Une autre marque distribuée en magasins biologiques, Fish4Ever, a répondu à nos questions. L’entreprise nous a même transmis les résultats des tests qu’ils mènent sur leurs thons, une fois mis en conserve. Lesquels présentent des niveaux de mercure encore plus éloignés du seuil réglementaire : « la moyenne sur ces deux années est seulement de 0,17 mg/kg (…) ceci est non seulement bien en dessous des 1 mg/kg réglementaires mais aussi en dessous de la limite des 0,3 mg/kg (appliquée à tous les poissons) », a commenté l’entreprise.
Des concentrations différentes selon la taille des thons
Plus largement, les professionnels de la filière du thon en conserve, réunis au sein de la Fédération Interprofessionnelle des Aliments Conservés (FIAC), assurent conduire des centaines d’analyse chaque année sur leurs produits et partager leurs résultats avec l’institut technique de la Confédération des industries de traitement des produits des pêches maritimes et de l’aquaculture (CITPPM). Ici, il s’agit de mieux les mutualiser pour les communiquer aux autorités sanitaires françaises. « À ce jour, cette base compte plus de 2 700 résultats d’analyses collectés depuis huit ans au niveau français.

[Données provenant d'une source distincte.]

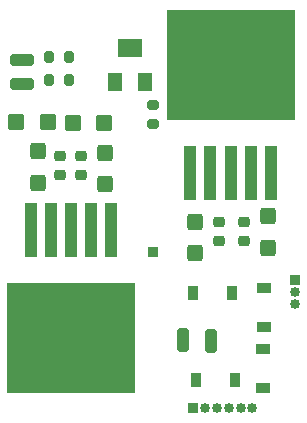
<source format=gbr>
%TF.GenerationSoftware,KiCad,Pcbnew,(6.0.5)*%
%TF.CreationDate,2022-07-19T18:24:44-04:00*%
%TF.ProjectId,torque_motor_design,746f7271-7565-45f6-9d6f-746f725f6465,rev?*%
%TF.SameCoordinates,Original*%
%TF.FileFunction,Soldermask,Top*%
%TF.FilePolarity,Negative*%
%FSLAX46Y46*%
G04 Gerber Fmt 4.6, Leading zero omitted, Abs format (unit mm)*
G04 Created by KiCad (PCBNEW (6.0.5)) date 2022-07-19 18:24:44*
%MOMM*%
%LPD*%
G01*
G04 APERTURE LIST*
G04 Aperture macros list*
%AMRoundRect*
0 Rectangle with rounded corners*
0 $1 Rounding radius*
0 $2 $3 $4 $5 $6 $7 $8 $9 X,Y pos of 4 corners*
0 Add a 4 corners polygon primitive as box body*
4,1,4,$2,$3,$4,$5,$6,$7,$8,$9,$2,$3,0*
0 Add four circle primitives for the rounded corners*
1,1,$1+$1,$2,$3*
1,1,$1+$1,$4,$5*
1,1,$1+$1,$6,$7*
1,1,$1+$1,$8,$9*
0 Add four rect primitives between the rounded corners*
20,1,$1+$1,$2,$3,$4,$5,0*
20,1,$1+$1,$4,$5,$6,$7,0*
20,1,$1+$1,$6,$7,$8,$9,0*
20,1,$1+$1,$8,$9,$2,$3,0*%
G04 Aperture macros list end*
%ADD10RoundRect,0.225000X0.250000X-0.225000X0.250000X0.225000X-0.250000X0.225000X-0.250000X-0.225000X0*%
%ADD11RoundRect,0.250000X0.425000X-0.450000X0.425000X0.450000X-0.425000X0.450000X-0.425000X-0.450000X0*%
%ADD12RoundRect,0.250000X-0.450000X-0.425000X0.450000X-0.425000X0.450000X0.425000X-0.450000X0.425000X0*%
%ADD13R,1.300000X1.600000*%
%ADD14R,2.000000X1.600000*%
%ADD15RoundRect,0.225000X-0.250000X0.225000X-0.250000X-0.225000X0.250000X-0.225000X0.250000X0.225000X0*%
%ADD16RoundRect,0.200000X0.200000X0.275000X-0.200000X0.275000X-0.200000X-0.275000X0.200000X-0.275000X0*%
%ADD17R,1.100000X4.600000*%
%ADD18R,10.800000X9.400000*%
%ADD19RoundRect,0.250000X0.250000X0.750000X-0.250000X0.750000X-0.250000X-0.750000X0.250000X-0.750000X0*%
%ADD20RoundRect,0.200000X-0.200000X-0.275000X0.200000X-0.275000X0.200000X0.275000X-0.200000X0.275000X0*%
%ADD21R,1.200000X0.900000*%
%ADD22RoundRect,0.250000X-0.425000X0.450000X-0.425000X-0.450000X0.425000X-0.450000X0.425000X0.450000X0*%
%ADD23R,0.900000X1.200000*%
%ADD24RoundRect,0.250000X0.750000X-0.250000X0.750000X0.250000X-0.750000X0.250000X-0.750000X-0.250000X0*%
%ADD25RoundRect,0.200000X-0.275000X0.200000X-0.275000X-0.200000X0.275000X-0.200000X0.275000X0.200000X0*%
%ADD26R,0.850000X0.850000*%
%ADD27O,0.850000X0.850000*%
G04 APERTURE END LIST*
D10*
%TO.C,C8*%
X179070000Y-49543000D03*
X179070000Y-47993000D03*
%TD*%
D11*
%TO.C,C6*%
X177165000Y-50245000D03*
X177165000Y-47545000D03*
%TD*%
D12*
%TO.C,C10*%
X180112000Y-45178000D03*
X182812000Y-45178000D03*
%TD*%
D13*
%TO.C,RV1*%
X183742000Y-41718000D03*
D14*
X184992000Y-38818000D03*
D13*
X186242000Y-41718000D03*
%TD*%
D15*
%TO.C,C7*%
X194665600Y-53581000D03*
X194665600Y-55131000D03*
%TD*%
D16*
%TO.C,R6*%
X179793400Y-41503600D03*
X178143400Y-41503600D03*
%TD*%
D17*
%TO.C,U3*%
X190092000Y-49443000D03*
X191792000Y-49443000D03*
X193492000Y-49443000D03*
X195192000Y-49443000D03*
X196892000Y-49443000D03*
D18*
X193492000Y-40293000D03*
%TD*%
D19*
%TO.C,Motor+1*%
X191820800Y-63601600D03*
%TD*%
D15*
%TO.C,C5*%
X192532000Y-53581000D03*
X192532000Y-55131000D03*
%TD*%
D20*
%TO.C,R5*%
X178143400Y-39624000D03*
X179793400Y-39624000D03*
%TD*%
D21*
%TO.C,D7*%
X196242000Y-64268000D03*
X196242000Y-67568000D03*
%TD*%
D12*
%TO.C,C9*%
X175307000Y-45085000D03*
X178007000Y-45085000D03*
%TD*%
D17*
%TO.C,U2*%
X183392000Y-54193000D03*
X181692000Y-54193000D03*
X179992000Y-54193000D03*
X178292000Y-54193000D03*
X176592000Y-54193000D03*
D18*
X179992000Y-63343000D03*
%TD*%
D11*
%TO.C,C4*%
X190500000Y-56214000D03*
X190500000Y-53514000D03*
%TD*%
D22*
%TO.C,C12*%
X196646800Y-53056800D03*
X196646800Y-55756800D03*
%TD*%
D23*
%TO.C,D1*%
X190342000Y-59568000D03*
X193642000Y-59568000D03*
%TD*%
D24*
%TO.C,External_(-12V)1*%
X175798000Y-41862000D03*
%TD*%
%TO.C,External_(+12V)1*%
X175798000Y-39818000D03*
%TD*%
D19*
%TO.C,Motor-1*%
X189492000Y-63568000D03*
%TD*%
D25*
%TO.C,R1*%
X186892000Y-43643000D03*
X186892000Y-45293000D03*
%TD*%
D10*
%TO.C,C11*%
X180848000Y-49543000D03*
X180848000Y-47993000D03*
%TD*%
D21*
%TO.C,D5*%
X196292000Y-59168000D03*
X196292000Y-62468000D03*
%TD*%
D22*
%TO.C,C3*%
X182880000Y-47672000D03*
X182880000Y-50372000D03*
%TD*%
D23*
%TO.C,D6*%
X193877200Y-66903600D03*
X190577200Y-66903600D03*
%TD*%
D26*
%TO.C,header_2*%
X198932800Y-58486800D03*
D27*
X198932800Y-59486800D03*
X198932800Y-60486800D03*
%TD*%
D26*
%TO.C,Current_Sense*%
X186962000Y-56128000D03*
%TD*%
%TO.C,header*%
X190347600Y-69291200D03*
D27*
X191347600Y-69291200D03*
X192347600Y-69291200D03*
X193347600Y-69291200D03*
X194347600Y-69291200D03*
X195347600Y-69291200D03*
%TD*%
M02*

</source>
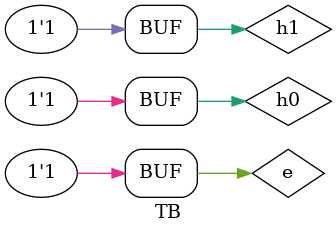
<source format=v>
module decoder(u0,u1,u2,u3,e,h0,h1);
input  e,h0,h1;
output u0,u1,u2,u3;
assign u3 = (e & h1 & h0);
assign u0 = (e & ~h1 & ~h0);
assign u2 = (e & h1 & ~h0);
assign u1 = (e & !h1 &h0);
endmodule

module TB();
reg e,h0,h1;
wire u0,u1,u2,u3;

decoder d1(u0,u1,u2,u3,e,h0,h1);

initial
begin
	e=0;h0=1;h1=0;
	#100;
	e=1;h0=0;h1=0;//u0=1;
	#100;
	e=1;h0=1;h1=0;//u1=1;
	#100;
	e=1;h0=1;h1=1;//u3=1;
end
endmodule

</source>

La teneur en mercure se situe en moyenne à 0,2 mg/kg », note la FIAC.
Ces moyennes peuvent néanmoins cacher des disparités, reconnaît volontiers Jean-François Feillet, par ailleurs président de la CITPPM : « Les gros (thons) Albacore sont des poissons pouvant être plus contaminés au mercure que les listao qui sont de plus petite taille. Pour la marque Phare d’Eckmühl par exemple nous commercialisons plutôt des listao et les Albacore que l’on choisit sont de taille moyenne », précise-t-il.
Reste que les résultats obtenus sont ainsi très en deçà de ceux diffusés par les ONG Bloom et Foodwatch. Pour Jean-François Feillet, c’est plutôt en direction du laboratoire choisi par les ONG (à savoir l’Institut des Sciences Analytiques et de Physico-Chimie pour l’Environnement et les Matériaux) qu’il faut regarder : « On ne connait pas ce laboratoire d’analyse. Il n’est pas accrédité, ce qui est en général un facteur de garantie concernant la réalisation des analyses, mais c’est problématique d’avoir une mise au ban d’un certain nombre de produits sur la base de résultats qui sont pour nous inexacts ».